### RECORDS SUPPLIED

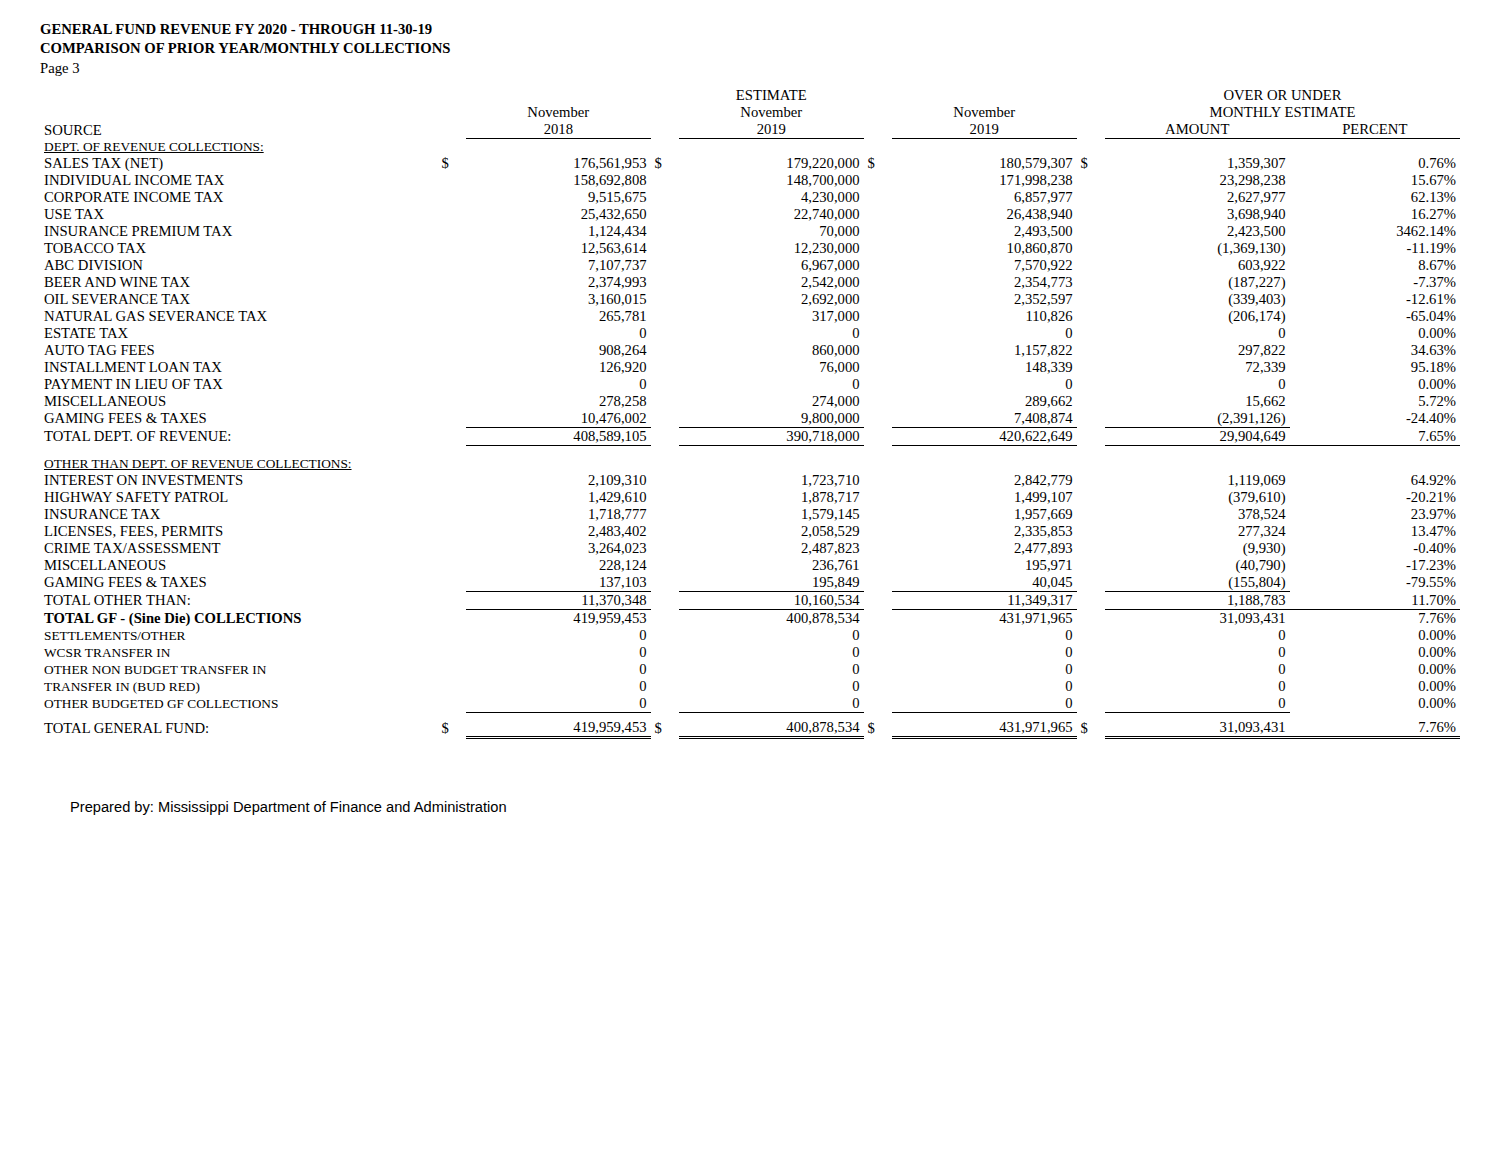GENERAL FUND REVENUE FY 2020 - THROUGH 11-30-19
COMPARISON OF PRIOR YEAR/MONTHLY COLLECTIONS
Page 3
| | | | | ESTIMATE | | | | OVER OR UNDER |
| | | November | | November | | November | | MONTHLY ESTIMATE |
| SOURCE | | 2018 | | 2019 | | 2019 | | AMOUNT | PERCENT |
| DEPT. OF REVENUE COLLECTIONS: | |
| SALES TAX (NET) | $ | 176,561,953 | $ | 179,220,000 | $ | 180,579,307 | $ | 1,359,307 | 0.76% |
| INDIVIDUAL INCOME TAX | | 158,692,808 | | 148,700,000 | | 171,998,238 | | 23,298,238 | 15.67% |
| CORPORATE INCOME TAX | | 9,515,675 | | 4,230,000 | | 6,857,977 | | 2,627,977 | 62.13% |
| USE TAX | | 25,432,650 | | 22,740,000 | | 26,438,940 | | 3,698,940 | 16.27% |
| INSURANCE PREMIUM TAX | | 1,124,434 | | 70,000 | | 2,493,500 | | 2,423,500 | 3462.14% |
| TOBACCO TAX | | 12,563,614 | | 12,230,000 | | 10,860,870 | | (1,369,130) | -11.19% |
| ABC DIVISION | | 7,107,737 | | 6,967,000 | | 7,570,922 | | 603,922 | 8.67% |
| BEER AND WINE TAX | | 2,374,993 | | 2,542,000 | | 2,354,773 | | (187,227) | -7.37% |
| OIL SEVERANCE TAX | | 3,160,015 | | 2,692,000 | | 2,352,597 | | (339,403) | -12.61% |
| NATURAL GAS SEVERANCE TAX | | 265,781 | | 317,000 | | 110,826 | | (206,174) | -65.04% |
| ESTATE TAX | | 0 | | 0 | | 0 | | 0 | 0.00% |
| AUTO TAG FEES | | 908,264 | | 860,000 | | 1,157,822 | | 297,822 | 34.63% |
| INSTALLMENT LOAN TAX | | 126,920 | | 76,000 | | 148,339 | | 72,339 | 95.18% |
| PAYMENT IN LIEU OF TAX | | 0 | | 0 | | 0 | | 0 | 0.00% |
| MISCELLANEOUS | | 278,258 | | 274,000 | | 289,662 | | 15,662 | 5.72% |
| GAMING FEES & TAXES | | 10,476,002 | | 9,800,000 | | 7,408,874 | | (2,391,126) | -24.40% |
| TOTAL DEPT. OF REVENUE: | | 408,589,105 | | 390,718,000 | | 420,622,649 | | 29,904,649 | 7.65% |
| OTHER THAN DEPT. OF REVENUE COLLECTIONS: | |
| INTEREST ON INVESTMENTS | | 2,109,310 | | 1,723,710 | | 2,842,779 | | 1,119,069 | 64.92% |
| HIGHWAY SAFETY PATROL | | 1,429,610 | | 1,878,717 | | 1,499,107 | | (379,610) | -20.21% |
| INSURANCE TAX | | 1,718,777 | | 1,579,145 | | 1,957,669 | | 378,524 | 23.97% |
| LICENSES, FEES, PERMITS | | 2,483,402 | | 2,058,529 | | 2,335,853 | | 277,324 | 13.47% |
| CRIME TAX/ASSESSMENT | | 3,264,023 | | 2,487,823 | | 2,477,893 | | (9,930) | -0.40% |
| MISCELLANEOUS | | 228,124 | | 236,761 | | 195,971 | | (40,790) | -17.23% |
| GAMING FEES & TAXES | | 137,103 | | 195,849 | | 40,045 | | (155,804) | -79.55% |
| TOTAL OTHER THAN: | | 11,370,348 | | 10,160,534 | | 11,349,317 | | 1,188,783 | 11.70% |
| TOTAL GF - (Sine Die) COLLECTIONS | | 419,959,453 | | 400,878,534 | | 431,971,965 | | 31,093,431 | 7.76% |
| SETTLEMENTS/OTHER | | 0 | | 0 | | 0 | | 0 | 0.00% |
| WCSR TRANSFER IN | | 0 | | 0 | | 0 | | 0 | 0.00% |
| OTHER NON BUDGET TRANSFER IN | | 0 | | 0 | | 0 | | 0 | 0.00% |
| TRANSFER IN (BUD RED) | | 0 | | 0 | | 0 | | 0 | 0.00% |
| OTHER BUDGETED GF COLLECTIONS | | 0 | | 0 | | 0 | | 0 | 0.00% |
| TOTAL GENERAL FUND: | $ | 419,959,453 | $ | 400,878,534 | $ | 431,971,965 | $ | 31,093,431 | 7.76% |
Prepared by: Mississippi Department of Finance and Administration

######
### RECORDS SUPPLIED

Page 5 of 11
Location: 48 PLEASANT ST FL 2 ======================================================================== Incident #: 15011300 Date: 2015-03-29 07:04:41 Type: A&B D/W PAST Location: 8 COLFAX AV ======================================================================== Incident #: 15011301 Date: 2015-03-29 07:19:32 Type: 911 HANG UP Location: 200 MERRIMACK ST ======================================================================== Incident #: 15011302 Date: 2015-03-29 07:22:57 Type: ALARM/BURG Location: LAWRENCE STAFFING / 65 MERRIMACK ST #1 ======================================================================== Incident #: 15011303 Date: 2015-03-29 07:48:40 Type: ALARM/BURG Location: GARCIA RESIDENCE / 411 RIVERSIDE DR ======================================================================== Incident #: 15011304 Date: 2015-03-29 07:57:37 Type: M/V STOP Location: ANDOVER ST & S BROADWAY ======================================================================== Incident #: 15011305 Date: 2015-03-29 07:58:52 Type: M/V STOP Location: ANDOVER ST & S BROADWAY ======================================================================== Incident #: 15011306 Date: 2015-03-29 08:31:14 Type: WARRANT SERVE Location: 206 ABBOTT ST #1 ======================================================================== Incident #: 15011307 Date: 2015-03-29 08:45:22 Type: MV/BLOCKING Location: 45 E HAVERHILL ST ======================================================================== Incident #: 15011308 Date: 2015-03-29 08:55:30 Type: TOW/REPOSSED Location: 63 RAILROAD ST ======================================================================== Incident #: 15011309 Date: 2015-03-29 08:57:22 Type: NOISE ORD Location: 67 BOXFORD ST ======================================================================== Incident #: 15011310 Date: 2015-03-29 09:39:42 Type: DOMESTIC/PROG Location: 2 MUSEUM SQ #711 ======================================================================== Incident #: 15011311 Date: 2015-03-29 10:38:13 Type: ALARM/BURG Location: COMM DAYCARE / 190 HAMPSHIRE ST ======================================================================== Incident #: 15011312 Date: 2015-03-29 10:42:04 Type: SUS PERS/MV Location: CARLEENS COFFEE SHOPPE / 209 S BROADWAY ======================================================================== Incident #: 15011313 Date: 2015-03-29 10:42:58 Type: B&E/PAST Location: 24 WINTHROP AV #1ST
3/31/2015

######
### RECORDS SUPPLIED

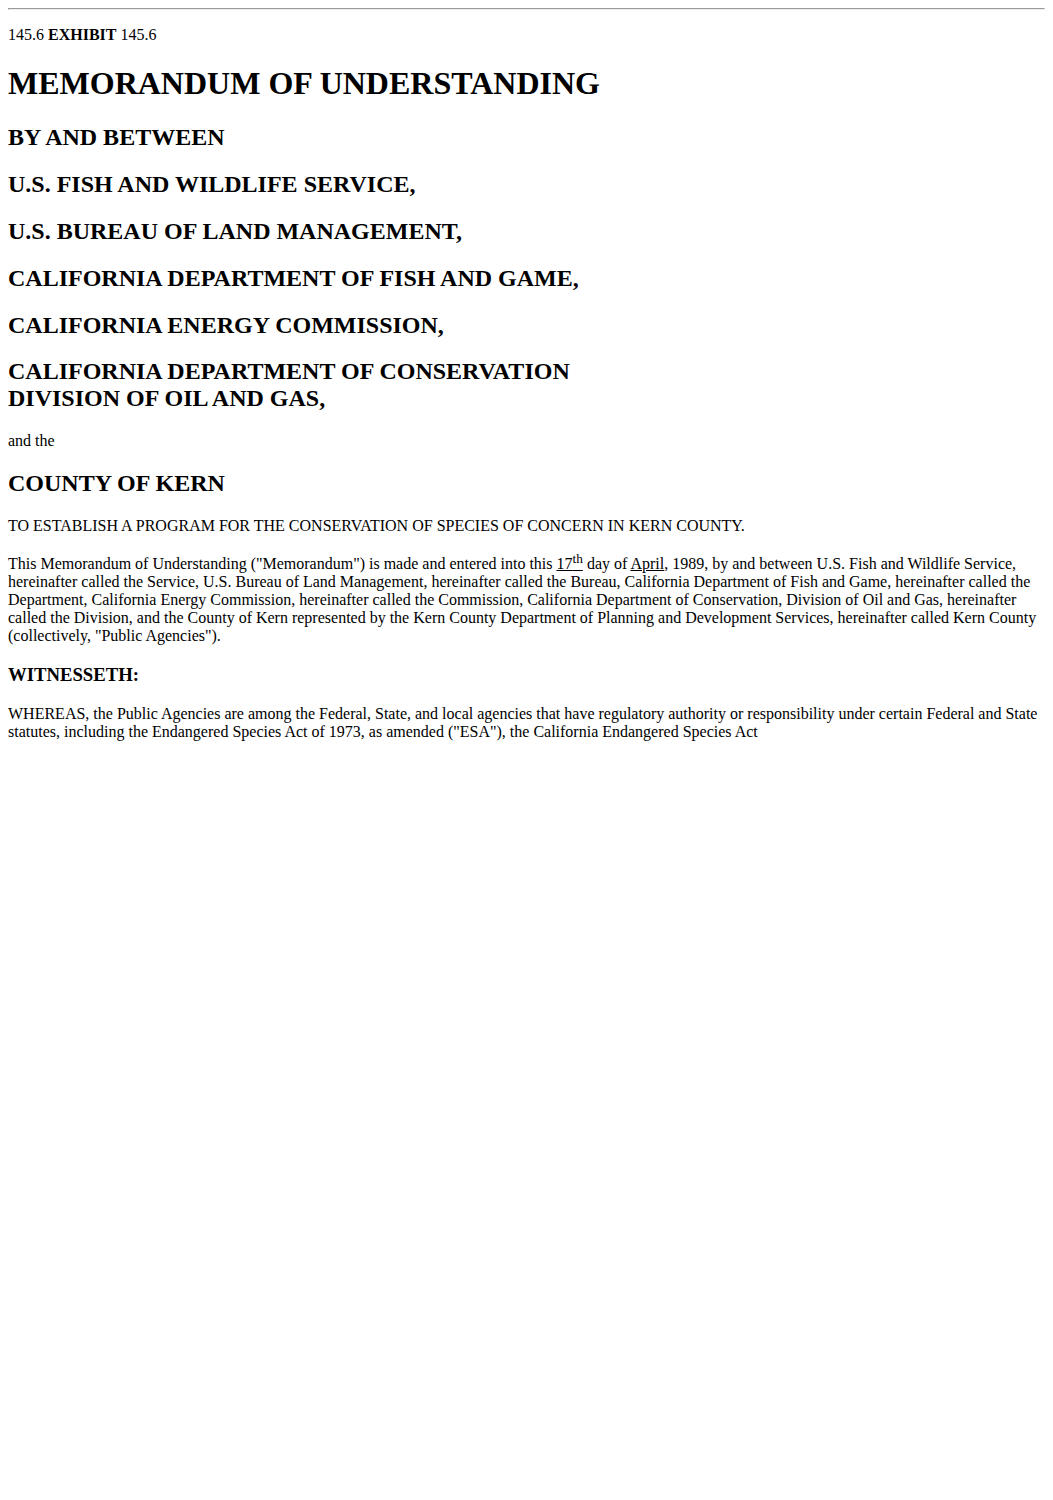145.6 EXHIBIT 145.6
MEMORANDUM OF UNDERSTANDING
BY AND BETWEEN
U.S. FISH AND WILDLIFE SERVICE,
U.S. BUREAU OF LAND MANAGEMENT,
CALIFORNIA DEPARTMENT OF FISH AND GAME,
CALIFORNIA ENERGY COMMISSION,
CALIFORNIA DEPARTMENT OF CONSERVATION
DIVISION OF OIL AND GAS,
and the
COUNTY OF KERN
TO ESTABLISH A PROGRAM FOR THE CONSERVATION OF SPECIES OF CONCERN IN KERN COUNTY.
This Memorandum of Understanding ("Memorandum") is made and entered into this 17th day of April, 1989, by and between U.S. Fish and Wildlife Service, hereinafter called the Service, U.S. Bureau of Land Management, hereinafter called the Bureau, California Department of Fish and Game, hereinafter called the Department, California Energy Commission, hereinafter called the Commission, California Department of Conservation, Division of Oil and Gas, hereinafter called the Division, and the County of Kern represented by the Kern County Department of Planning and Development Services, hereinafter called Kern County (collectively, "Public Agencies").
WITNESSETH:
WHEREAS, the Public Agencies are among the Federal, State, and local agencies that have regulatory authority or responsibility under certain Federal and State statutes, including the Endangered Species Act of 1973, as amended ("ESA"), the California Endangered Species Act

######

Transcribe the records above from the line holding "2,423,500 | 3462.14% |" down to the line holding "15,662 | 5.72% |", inclusive, without adding anything.

RESPONSE FOR THIS EXERCISE:
| INSURANCE PREMIUM TAX | | 1,124,434 | | 70,000 | | 2,493,500 | | 2,423,500 | 3462.14% |
| TOBACCO TAX | | 12,563,614 | | 12,230,000 | | 10,860,870 | | (1,369,130) | -11.19% |
| ABC DIVISION | | 7,107,737 | | 6,967,000 | | 7,570,922 | | 603,922 | 8.67% |
| BEER AND WINE TAX | | 2,374,993 | | 2,542,000 | | 2,354,773 | | (187,227) | -7.37% |
| OIL SEVERANCE TAX | | 3,160,015 | | 2,692,000 | | 2,352,597 | | (339,403) | -12.61% |
| NATURAL GAS SEVERANCE TAX | | 265,781 | | 317,000 | | 110,826 | | (206,174) | -65.04% |
| ESTATE TAX | | 0 | | 0 | | 0 | | 0 | 0.00% |
| AUTO TAG FEES | | 908,264 | | 860,000 | | 1,157,822 | | 297,822 | 34.63% |
| INSTALLMENT LOAN TAX | | 126,920 | | 76,000 | | 148,339 | | 72,339 | 95.18% |
| PAYMENT IN LIEU OF TAX | | 0 | | 0 | | 0 | | 0 | 0.00% |
| MISCELLANEOUS | | 278,258 | | 274,000 | | 289,662 | | 15,662 | 5.72% |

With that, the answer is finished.